§ TASK REQUIREMENTS:
Each line of the material below that holds the word "como" needs to be copied.

###

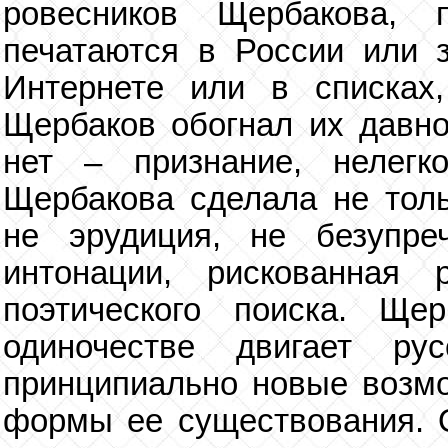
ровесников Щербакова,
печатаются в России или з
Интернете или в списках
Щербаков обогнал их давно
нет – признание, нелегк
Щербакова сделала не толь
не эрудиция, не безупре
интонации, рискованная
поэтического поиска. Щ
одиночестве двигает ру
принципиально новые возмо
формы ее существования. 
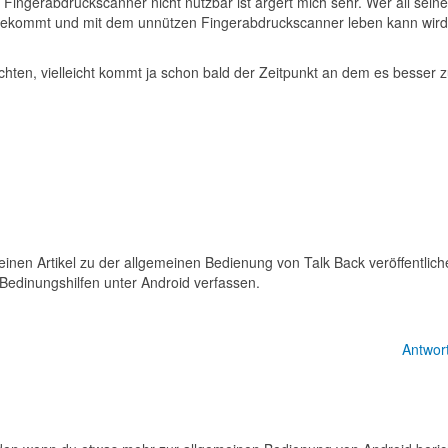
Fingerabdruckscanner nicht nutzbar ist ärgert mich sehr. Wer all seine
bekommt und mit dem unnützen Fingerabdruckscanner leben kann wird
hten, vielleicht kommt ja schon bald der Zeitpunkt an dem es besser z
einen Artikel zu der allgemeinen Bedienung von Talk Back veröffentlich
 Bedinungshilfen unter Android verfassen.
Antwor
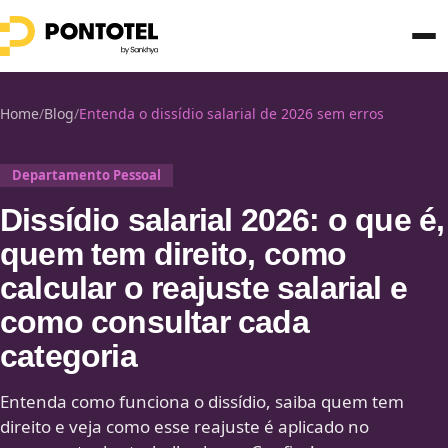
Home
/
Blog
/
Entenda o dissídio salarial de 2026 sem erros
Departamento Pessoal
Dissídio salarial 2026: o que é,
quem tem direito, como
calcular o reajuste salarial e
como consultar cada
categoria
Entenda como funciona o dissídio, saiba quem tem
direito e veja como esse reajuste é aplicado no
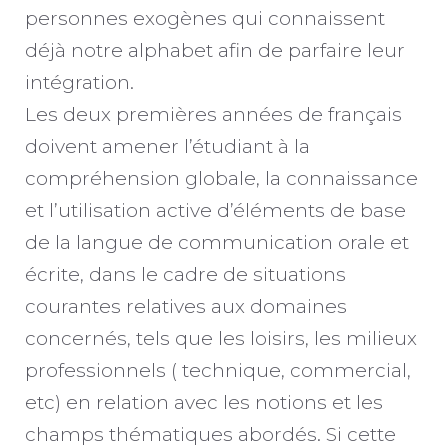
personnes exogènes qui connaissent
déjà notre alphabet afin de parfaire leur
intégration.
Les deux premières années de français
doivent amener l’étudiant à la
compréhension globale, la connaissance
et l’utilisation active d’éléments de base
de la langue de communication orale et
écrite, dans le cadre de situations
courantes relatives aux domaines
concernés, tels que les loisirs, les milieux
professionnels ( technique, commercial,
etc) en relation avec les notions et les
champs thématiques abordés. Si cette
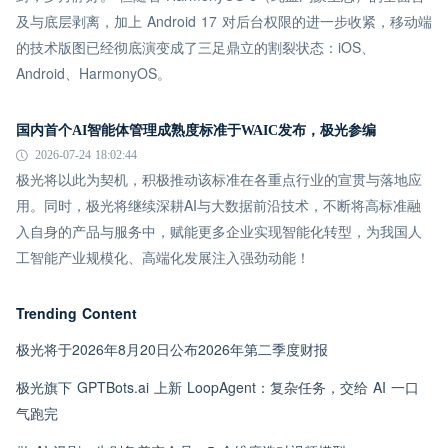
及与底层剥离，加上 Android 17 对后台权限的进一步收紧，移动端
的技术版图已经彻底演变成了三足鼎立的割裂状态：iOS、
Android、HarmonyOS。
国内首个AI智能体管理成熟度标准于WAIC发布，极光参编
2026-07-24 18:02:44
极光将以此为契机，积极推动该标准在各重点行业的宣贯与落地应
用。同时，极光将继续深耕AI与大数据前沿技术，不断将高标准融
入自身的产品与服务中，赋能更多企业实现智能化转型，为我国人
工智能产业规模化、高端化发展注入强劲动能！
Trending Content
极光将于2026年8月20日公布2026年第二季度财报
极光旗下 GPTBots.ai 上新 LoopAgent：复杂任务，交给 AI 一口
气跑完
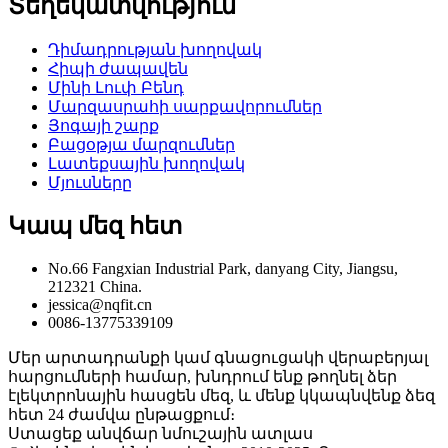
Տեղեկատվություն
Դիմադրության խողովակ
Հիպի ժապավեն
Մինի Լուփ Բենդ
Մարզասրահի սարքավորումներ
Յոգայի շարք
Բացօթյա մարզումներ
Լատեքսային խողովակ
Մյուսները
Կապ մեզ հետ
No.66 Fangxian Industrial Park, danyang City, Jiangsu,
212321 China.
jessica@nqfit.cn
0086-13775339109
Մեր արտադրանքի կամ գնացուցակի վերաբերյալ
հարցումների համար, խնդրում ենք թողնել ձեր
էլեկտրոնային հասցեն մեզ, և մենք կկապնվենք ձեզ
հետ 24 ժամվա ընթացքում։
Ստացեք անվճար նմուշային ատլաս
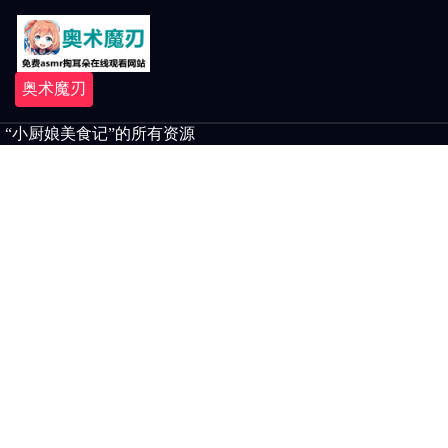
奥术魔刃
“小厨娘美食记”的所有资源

###

§ ANSWER TO THIS PROBLEM:
quem tem direito, como
como consultar cada
Entenda como funciona o dissídio, saiba quem tem
direito e veja como esse reajuste é aplicado no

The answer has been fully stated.